Question

If two vetors and there resultant have same value than find out the agnle between two vector.

Answer 1

Solution:

Given:

=> It two vectors and there resultant have same value.

To Find:

=> Angle between two vectors.

So,

If two vectors are $\sf{\overrightarrow{P}}$ and $\sf{\overrightarrow{Q}}$ and resultant is $\sf{\overrightarrow{R},}$ then

$\implies \sf{\overrightarrow{P} = \overrightarrow{Q}=\overrightarrow{R}=A\;\;\;\;..........(1)}$

Now,

$\sf{\implies \overrightarrow{R} = \sqrt{\overrightarrow{P}^{2} +\overrightarrow{Q}^{2} + 2\overrightarrow{P}\overrightarrow{Q}\cos \theta}}$

From Equation (1),

$\sf{\implies A = \sqrt{A^{2}+A^{2}+2A^{2}\cos \theta}}$

$\sf{\implies A = \sqrt{2A^{2}+2A^{2}\cos\theta}}$

$\sf{\implies A=\sqrt{2A^{2}(1+\cos\theta)}}$

Square both sides, we get

$\sf{\implies A^{2}=2A^{2}(1+\cos\theta)}$

$\sf{\implies \dfrac{1}{2}=1+\cos\theta}$

$\sf{\implies \dfrac{1}{2}-1=\cos\theta}$

$\sf{\implies -\dfrac{1}{2} = \cos\theta}$

$\large{\boxed{\boxed{\red{\sf{\implies \theta = 120^{\circ}}}}}}$

Answer 2

${\bold{\underline{\underline{Answer:}}}}$

${\bold{\therefore Angle=120\degree}}$

${\bold{\underline{\underline{Step-by-step\:explanation:}}}}$

• In the given question information given about two vetors and there resultant have same value.

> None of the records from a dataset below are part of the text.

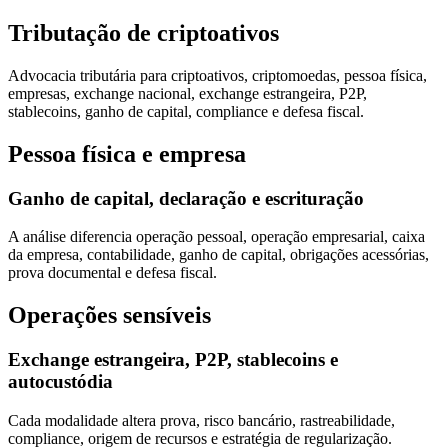
Tributação de criptoativos
Advocacia tributária para criptoativos, criptomoedas, pessoa física,
empresas, exchange nacional, exchange estrangeira, P2P,
stablecoins, ganho de capital, compliance e defesa fiscal.
Pessoa física e empresa
Ganho de capital, declaração e escrituração
A análise diferencia operação pessoal, operação empresarial, caixa
da empresa, contabilidade, ganho de capital, obrigações acessórias,
prova documental e defesa fiscal.
Operações sensíveis
Exchange estrangeira, P2P, stablecoins e
autocustódia
Cada modalidade altera prova, risco bancário, rastreabilidade,
compliance, origem de recursos e estratégia de regularização.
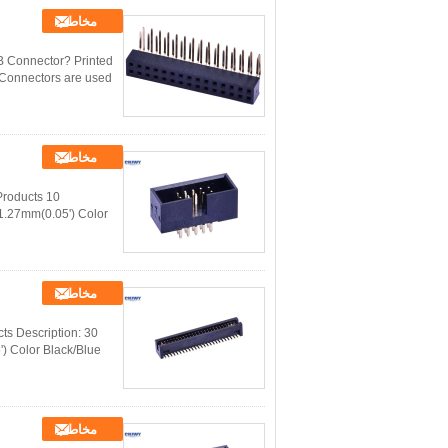
مخاطب
 Connector? Printed
 Connectors are used
مخاطب
Products
1.27mm(0.05') Color
مخاطب
ts Description:
) Color Black/Blue
مخاطب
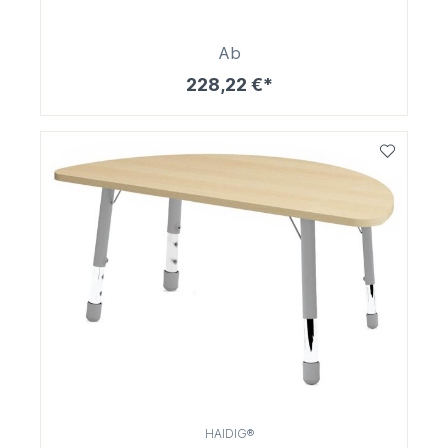
Ab
228,22 €*
HAIDIG®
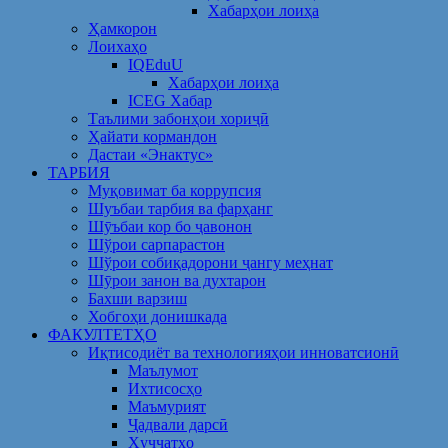
Хабарҳои лоиҳа
Ҳамкорон
Лоихаҳо
IQEduU
Хабарҳои лоиҳа
ICEG Хабар
Таълими забонҳои хориҷӣ
Ҳайати кормандон
Дастаи «Энактус»
ТАРБИЯ
Муқовимат ба коррупсия
Шуъбаи тарбия ва фарҳанг
Шӯъбаи кор бо ҷавонон
Шўрои сарпарастон
Шўрои собиқадорони ҷангу меҳнат
Шӯрои занон ва духтарон
Бахши варзиш
Хобгоҳи донишкада
ФАКУЛТЕТҲО
Иқтисодиёт ва технологияҳои инноватсионӣ
Маълумот
Ихтисосҳо
Маъмурият
Ҷадвали дарсӣ
Ҳуҷҷатҳо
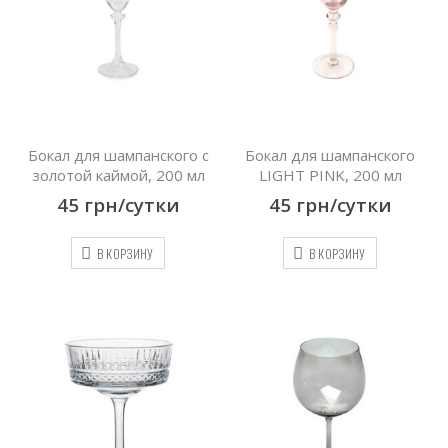
Бокал для шампанского с
Бокал для шампанского
золотой каймой, 200 мл
LIGHT PINK, 200 мл
45
грн/сутки
45
грн/сутки
В КОРЗИНУ
В КОРЗИНУ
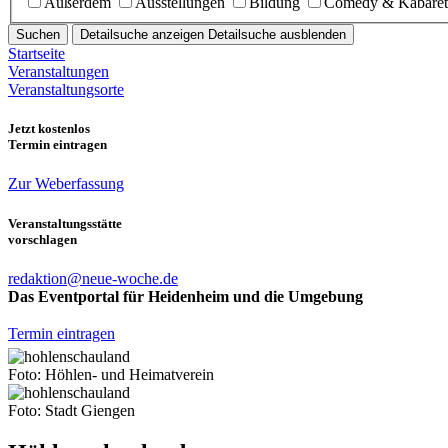
Außerdem
Ausstellungen
Bildung
Comedy & Kabaret
Suchen
Detailsuche anzeigen
Detailsuche ausblenden
Startseite
Veranstaltungen
Veranstaltungsorte
Jetzt kostenlos
Termin eintragen
Zur Weberfassung
Veranstaltungsstätte
vorschlagen
redaktion@neue-woche.de
Das Eventportal für Heidenheim und die Umgebung
Termin eintragen
Foto: Höhlen- und Heimatverein
Foto: Stadt Giengen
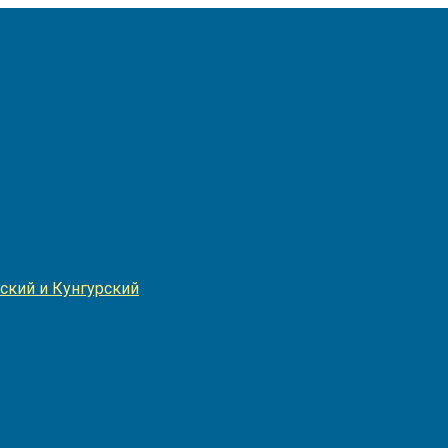
Игнатия
ский и Кунгурский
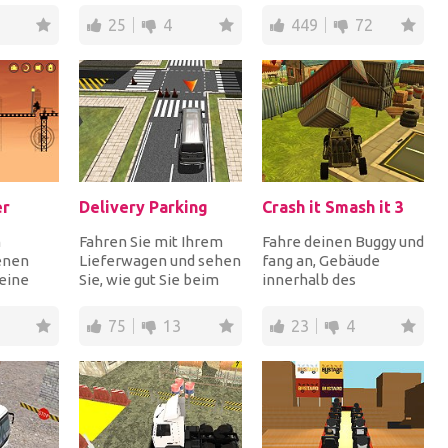
lle zu
so schnell wie mög...
Adrenalinrausch zu...
25
4
449
72
er
Delivery Parking
Crash it Smash it 3
m
Fahren Sie mit Ihrem
Fahre deinen Buggy und
enen
Lieferwagen und sehen
fang an, Gebäude
eine
Sie, wie gut Sie beim
innerhalb des
 die
Parken sind. Nutze dein
Zeitlimits zu zerstören,
am
fahrerische...
um Punkte zu
75
13
23
4
sammeln...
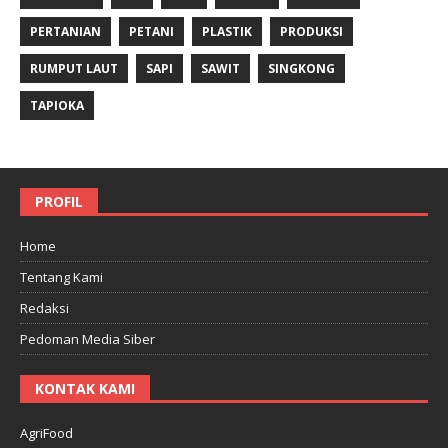
PERTANIAN
PETANI
PLASTIK
PRODUKSI
RUMPUT LAUT
SAPI
SAWIT
SINGKONG
TAPIOKA
PROFIL
Home
Tentang Kami
Redaksi
Pedoman Media Siber
KONTAK KAMI
AgriFood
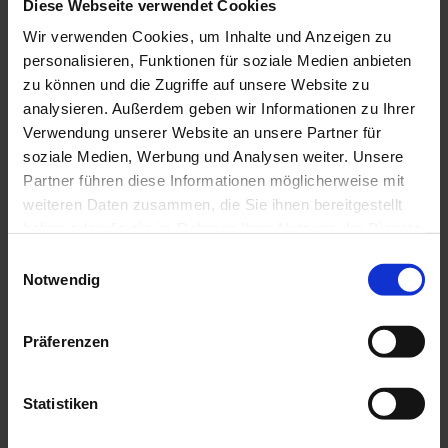
Diese Webseite verwendet Cookies
Wir verwenden Cookies, um Inhalte und Anzeigen zu
personalisieren, Funktionen für soziale Medien anbieten
zu können und die Zugriffe auf unsere Website zu
analysieren. Außerdem geben wir Informationen zu Ihrer
Verwendung unserer Website an unsere Partner für
soziale Medien, Werbung und Analysen weiter. Unsere
Partner führen diese Informationen möglicherweise mit
SuperCoop erhält Gründungsförderung
weiteren Daten zusammen, die Sie ihnen bereitgestellt
Sozialunternehmen baut in Berlin einen
haben oder die sie im Rahmen Ihrer Nutzung der Dienste
Supermarkt, der den eigenen Kund:innen
gesammelt haben.
Einwilligungsauswahl
gehört
Notwendig
mehr
Präferenzen
Skyseed überzeugt GründungsBONUS von
seiner Idee
Statistiken
Innovative Drohnentechnik im Kampf
gegen das Baumsterben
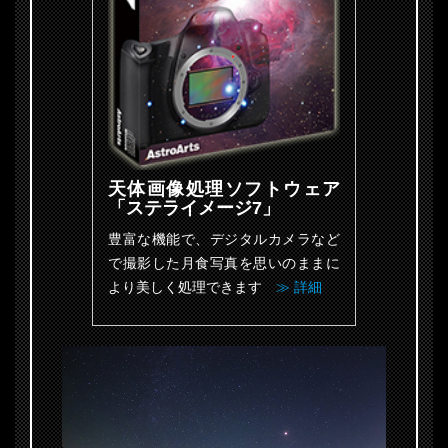
天体画像処理ソフトウェア
「ステライメージ7」
豊富な機能で、デジタルカメラなど
で撮影した月食写真を思いのままに
より美しく処理できます
≫ 詳細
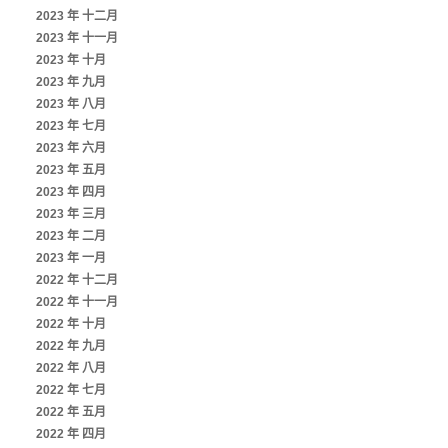
2023 年 十二月
2023 年 十一月
2023 年 十月
2023 年 九月
2023 年 八月
2023 年 七月
2023 年 六月
2023 年 五月
2023 年 四月
2023 年 三月
2023 年 二月
2023 年 一月
2022 年 十二月
2022 年 十一月
2022 年 十月
2022 年 九月
2022 年 八月
2022 年 七月
2022 年 五月
2022 年 四月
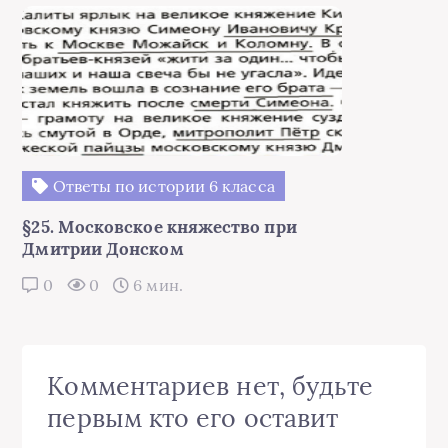
Ответы по истории 6 класса
§25. Московское княжество при
Дмитрии Донском
0
0
6 мин.
Комментариев нет, будьте
первым кто его оставит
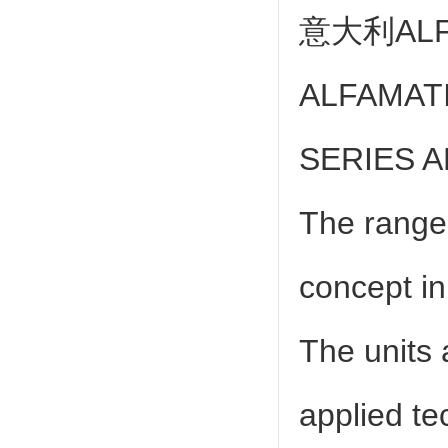
意大利
AL
ALFAMAT
SERIES AP
The range
concept in 
The units 
applied te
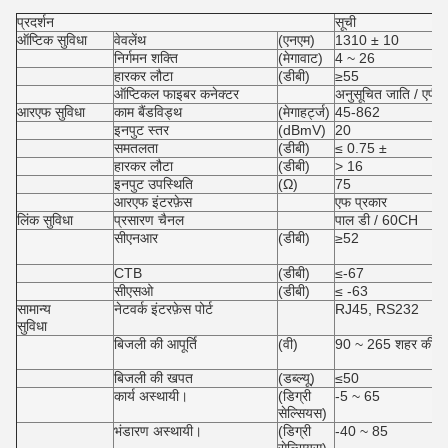
प्रदर्शन
सूची
ऑप्टिक सुविधा
वेवलेंथ
(एनएम)
1310 ± 10
निर्गमन शक्ति
(मेगावाट)
4 ~ 26
हारकर लौटा
(डीबी)
≥55
ऑप्टिकल फाइबर कनेक्टर
अनुसूचित जाति / एपीस
आरएफ सुविधा
काम बैंडविड्थ
(मेगाहर्ट्ज)
45-862
इनपुट स्तर
(dBmV)
20
समतलता
(डीबी)
≤ 0.75 ±
हारकर लौटा
(डीबी)
> 16
इनपुट उपस्थिति
(Ω)
75
आरएफ इंटरफ़ेस
एफ प्रकार
लिंक सुविधा
प्रसारण चैनल
पाल डी / 60CH
सीएनआर
(डीबी)
≥52
CTB
(डीबी)
≤-67
सीएसओ
(डीबी)
≤ -63
सामान्य
नेटवर्क इंटरफ़ेस पोर्ट
RJ45, RS232
सुविधा
बिजली की आपूर्ति
(वी)
90 ~ 265 शहर की शक
बिजली की खपत
(डब्ल्यू)
≤50
कार्य अस्थायी।
(डिग्री
-5 ~ 65
सेल्सियस)
भंडारण अस्थायी।
(डिग्री
-40 ~ 85
सेल्सियस)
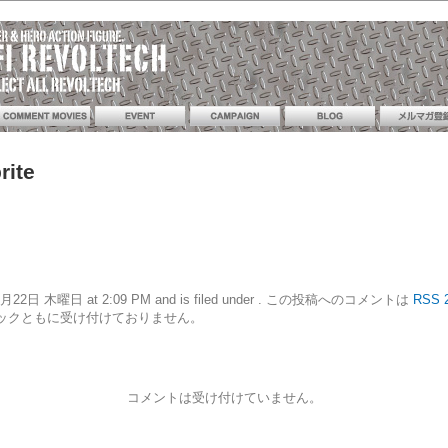
rite
11年12月22日 木曜日 at 2:09 PM and is filed under . この投稿へのコメントは
RSS 2
ックともに受け付けておりません。
コメントは受け付けていません。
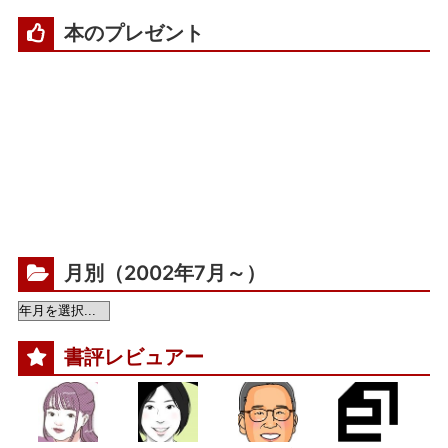
本のプレゼント
月別（2002年7月～）
書評レビュアー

• We have to find out the agnle between two vector.

$\underline \bold{Given : } \\ \implies \vec{P} = \vec{Q} = \vec{R} = N \\ \\ \underline \bold{To \: Find: }\\ \implies Angle \: between \: \vec{P} \: and \: \vec{Q} = ?$

• According to given question :

$\bold{According \: to \: Vector \: formula : } \\ \implies \vec{R} = \sqrt{ (\vec{P})^{2} + ({ \vec{Q}})^{2} + 2 \: \vec{P} \: \vec{Q} \: cos \theta } \\ \\ \implies \vec{R} = \sqrt{ {N}^{2} + {N}^{2} + 2 \times N \times N \times cos \theta } \\ \\ \implies N= \sqrt{ {2N}^{2} + 2 {N}^{2} \times cos \theta} \\ \\ \bold{Squaring \: both \: side : }\\ \implies {N}^{2} = ({ \sqrt{2{N}^{2} (1 + cos \theta} })^{2} \\ \\ \implies {N}^{2} = 2 {N}^{2} (1 + cos \theta) \\ \\ \implies \frac{ \cancel{ {N}^{2} }}{2 \cancel{{N}^{2} }} = 1 + cos \theta \\ \\ \implies cos \theta = \frac{1}{2} - 1 \\ \\ \implies cos \theta = \frac{1 - 2}{2} \\ \\ \implies {cos} \theta = - \frac{ 1}{2} \\ \\ \implies\cancel{cos} \theta =\cancel{cos} 120 \degree \: \: \: \: \: \bold{(cos 120 \degree = - \frac{1}{2} )} \\ \\ \bold{\implies \theta = 120 \degree}$